Does anyone know of a source for a vacuum pump for the 1.6 liter non-turbo diesel engine? There doesn't seem to be a abundance of these engines in the junk yards and I have a early production pump which i'd like to find a suitable replacement to allow mating with my existing oil pump.
Any input is appreciated. Thx.


----------



## SlowMotion (Jun 9, 2002)

*Re: A1 diesel vacuum pump (FowVay)*

what's wrong with the one your using ?
have you try rebuilding your current pump?
rocky mountain motorworks have the rebuild kit. you'll need two, one is for the valves and the other is for the diagfram.
i just did mines 2 days ago, and it works like new.
but if you want a new unit, i think that napa sell a replacement unit, grab the part #, b/c they offer 3 types.
hth.


----------



## FowVay (Aug 25, 2000)

*Re: A1 diesel vacuum pump (hotshotz16v)*

I've tried practically every source I can think of for finding a new pump. I did find one on the internet for over $600 but that was impractical.
As for rebuild kits, they only include the diaphragms and valves. I have a worn shaft and bushings. My shaft pushes upward as the auxiliary shaft from the engine drives the pump and it has worn the lower bushing. This causes a mating problem with the oil pump drive.
I have gone to nearly every source in the metro Atlanta area trying to find a used pump but nothing that I found worked. I did find one in a wrecked car in Lithuania and it has been air freighted to me so I should get it in 4 days. Hopefully I will be able to simply replace the rubber parts and be back in business.
Thanks for your reply though. It's appreciated. http://****************.com/smile/emthup.gif


----------



## Vedubauman (Sep 20, 2001)

*Re: A1 diesel vacuum pump (FowVay)*

Did you try: VW City (talk to Brian) 770-424-5427 or Barry Palmer Automotive 770-425-2549. Talk to Mike. I thought I had one laying around but apparently I chucked it. Good luck.

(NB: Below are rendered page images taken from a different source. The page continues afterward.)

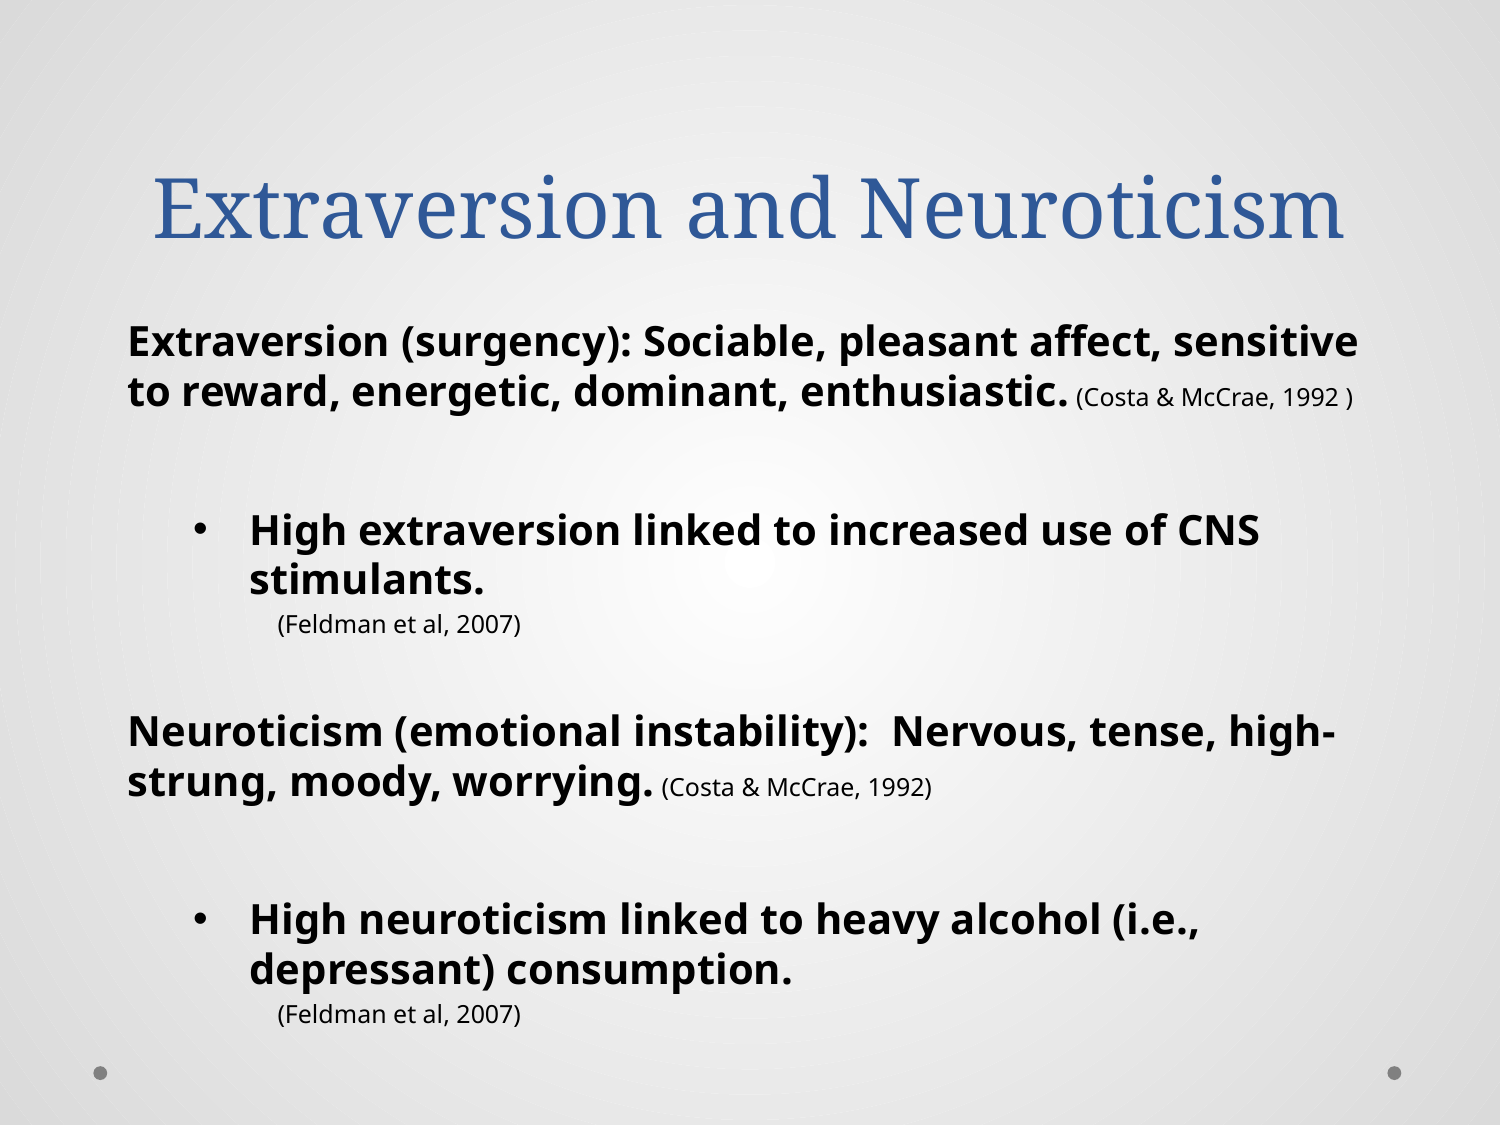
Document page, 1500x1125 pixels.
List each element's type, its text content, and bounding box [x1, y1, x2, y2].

title Extraversion and Neuroticism [75, 0, 1425, 263]
list Extraversion (surgency): Sociable, pleasant affect, sensitive to reward, energetic, dominant, enthusiastic. (Costa & McCrae, 1992 ) High extraversion linked to increased use of CNS stimulants. (Feldman et al, 2007) Neuroticism (emotional instability): Nervous, tense, high-strung, moody, worrying. (Costa & McCrae, 1992) High neuroticism linked to heavy alcohol (i.e., depressant) consumption. (Feldman et al, 2007) [37, 307, 1388, 1050]
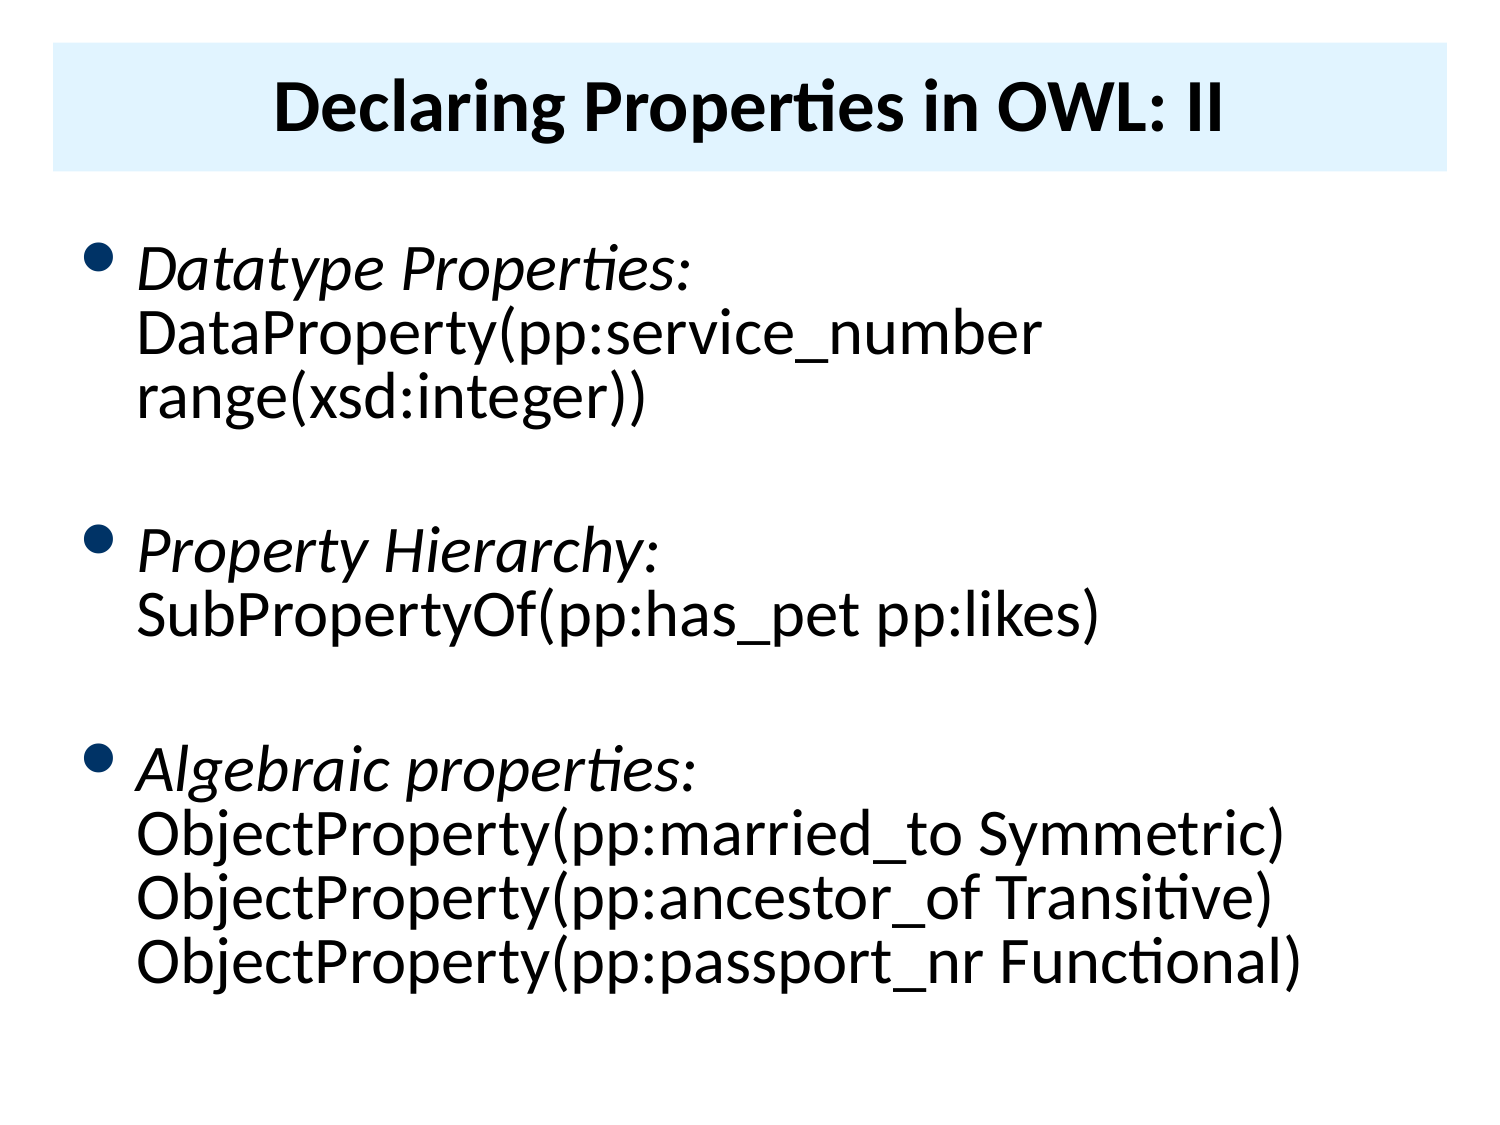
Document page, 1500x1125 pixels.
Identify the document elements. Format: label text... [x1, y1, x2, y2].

list Datatype Properties: DataProperty(pp:service_number range(xsd:integer)) Property Hierarchy: SubPropertyOf(pp:has_pet pp:likes) Algebraic properties: ObjectProperty(pp:married_to Symmetric) ObjectProperty(pp:ancestor_of Transitive) ObjectProperty(pp:passport_nr Functional) [64, 231, 1436, 1083]
title Declaring Properties in OWL: II [53, 42, 1447, 172]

Does your pump have the oil line that feeds in from the oil filter neck??


[Modified by Vedubauman, 3:37 PM 4-18-2003]


----------



## SlowMotion (Jun 9, 2002)

*Re: A1 diesel vacuum pump (FowVay)*

danm and i didn't pick one up from a parts car that i saw. they are getting hard to find i guess.


----------



## FowVay (Aug 25, 2000)

*Re: A1 diesel vacuum pump (hotshotz16v)*

Yes, i went to VW city. He had two pumps but they were for the turbo diesel and had different gear drives. I did learn that I can buy biodiesel at the Conoco bulk plant while I was at VW city so it wasn't a complete waste of my drive up there.


----------



## MtDew (Nov 25, 2002)

*Re: A1 diesel vacuum pump (FowVay)*

There's is still a decent used vac pump on a car in a local yard I visit. car was T-boned on the driverside door. otherwise the car is intact. What';s your price range and I'll see if I can grab it. The engine bay is still complete except for the exh. Mani and downpipe which I removed, LMK


----------



## vag junkie (Jun 12, 2001)

*Re: A1 diesel vacuum pump (JamminJetta)*

If you still need one I saw two in my local pull-a-part today. They'll cost somewhere between $3.50 and $15 depending on who is working and what I say it is.


----------